Thursday, July 10, 2008

Find the tail in a distribution using Pareto principle

In July-August 2008 issue of Harvard Business Review, an article titled "Should You Invest in the Long Tail?" raised discussion between the author of the Long Tail book and the article's author. One of the major disagreements is how to distinguish the head and the tail of a distribution. The term tail is also used in context of heavy tailed distributions and power law. The mathematical definition of heavy tail is to compare a cumulative distribution function with an exponential function. If the function increases slower than an exponential function, which suggested that the function is likely polynomial, then the function has a heavy tail. Using exponential function to tell where the tail begins in a distribution is not straightforward.

I found another easy way to cut the tail out. That is via Pareto principle, or 80-20 rule. No matter it is 80-20 or 70-30, we can always get an equation
F(k)+rank(k)=100,
where k is the sequence number of an item in the studied set (size N) sorted in a descending order according to their popularity, rank(k) is the ranking of kth item in term of percent (k/N), and F(k) is the cumulative function. Suppose we have a set of N items, the tail of its distribution can be determined by the intersection of F(k) and f(k)=1-k/N. The intersection point indicate where the cumulative function value is equal to 1- rank(k). For example, when rank(k) = 20%, F(k) = 80% at the intersection, which is 80-20. Since F(k) is a strictly increasing function, and f(k)=1- k/N is a strictly decreasing function, and their value ranges are the same, [0, 1], we can ensure that there is one and only one intersection of the two functions.

let's use an example to check if this method can find a "good" point to divide the tail from the head. Zipf distribution is very popular for characterizing the distribution of ranked items like web pages, words, films, and books. The figure shows the cumulative function of a Zipf distribution with N = 1000 and s = 1. We get a very interesting result that the intersection is right at 80-20 place.

Monday, July 7, 2008

Solution for latex2html not generating images

Recently I updated GhostScript and NetPbm on my Windows box, and found the latex2html started to report errors when generating images. The error messages said "bad file descriptor" when executed pstoimg.bat. Google gave several pages that contains exactly the same symptom of this problem but no solutions. Some suggested to use the debug mode of latex2html to see more detailed tracks. It really helps! I found the NetPbm executable file was trying to locate a file named rgb.txt, and it tried several places that are the directories on Linux systems, but failed. It also suggested a RGBDEF environment variable. The file is in the misc directory of the NetPbm I installed. After I set the environment variable, the problem is fixed.

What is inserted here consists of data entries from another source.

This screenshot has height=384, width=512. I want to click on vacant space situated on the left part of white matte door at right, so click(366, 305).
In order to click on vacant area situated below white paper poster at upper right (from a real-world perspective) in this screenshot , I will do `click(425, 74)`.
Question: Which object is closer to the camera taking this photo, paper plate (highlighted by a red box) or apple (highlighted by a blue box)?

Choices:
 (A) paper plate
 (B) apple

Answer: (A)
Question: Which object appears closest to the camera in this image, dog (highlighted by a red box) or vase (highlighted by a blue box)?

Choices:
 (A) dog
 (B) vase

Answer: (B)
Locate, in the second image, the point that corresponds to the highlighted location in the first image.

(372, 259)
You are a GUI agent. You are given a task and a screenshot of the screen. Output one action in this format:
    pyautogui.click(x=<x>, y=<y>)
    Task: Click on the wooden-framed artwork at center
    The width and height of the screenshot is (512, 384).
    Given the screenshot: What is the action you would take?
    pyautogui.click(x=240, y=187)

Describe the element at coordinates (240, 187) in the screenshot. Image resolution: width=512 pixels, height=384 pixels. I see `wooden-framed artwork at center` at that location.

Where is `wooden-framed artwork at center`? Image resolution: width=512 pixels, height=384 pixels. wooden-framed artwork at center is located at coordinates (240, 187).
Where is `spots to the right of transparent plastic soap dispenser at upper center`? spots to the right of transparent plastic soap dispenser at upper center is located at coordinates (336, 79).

It seems that all applications better have a DEBUG mode.

Wednesday, May 21, 2008

Java String to byte array and InputStream

Based on Google result, the best solutions are
byte[] byteArray = yourString.getBytes(charsetName);

and
InputStream stream = new ByteArrayInputStream(yourString.getBytes(charsetName));

Monday, May 19, 2008

Start trying Google App Engine

Just got a message from Google that my account was activated. A little anxious to start a journey of learning Python and doing experiments.

Sunday, May 18, 2008

Two font problems causing EPS cannot appear in LaTeX document

I am working on Windows XP, using Visio for drawing. My procedure to produce an EPS graphics is printing Visio page to PS -> PS to EPS using GSView. There are many other ways to get EPS out of Visio drawing. MetafileToEPSConverter is a good tool highly recommended, and remember to adjust its printing quality to higher than 600 dpi to get nice figures in PS file.

If you have adjusted your system DPI setup recently for your new big LCD, then you may find your old EPS files cannot be displayed correctly any more in a new PS file. The symptom is that the graphics just flashes and disappears, and leaves a blank space. The solution is just to change the DPI setup to the old value.

The other problem I encountered was that the font in EPS files looked weird and some characters were even missing. When embedded them in LaTeX documents, the graphics was simply not there. Later I figured out that that might caused by the Ghostscript, it was solved when I updated both GSview and Ghostscript to the latest versions.

Tuesday, May 13, 2008

Switch to blogger from MoveableType

I used to blog on Movable Type hosted by the University, but was a little disappointed after losing my long-typing several times. The first alternative blog host service I considered was WordPress, but I was surprised by they even charge for update the CSS of a template. I have registered already on blogger, and read many hosted by blogger in my reader. So I finally decided to move here. My old posts will still on MT for searching engines' sake until I have no access of the university service.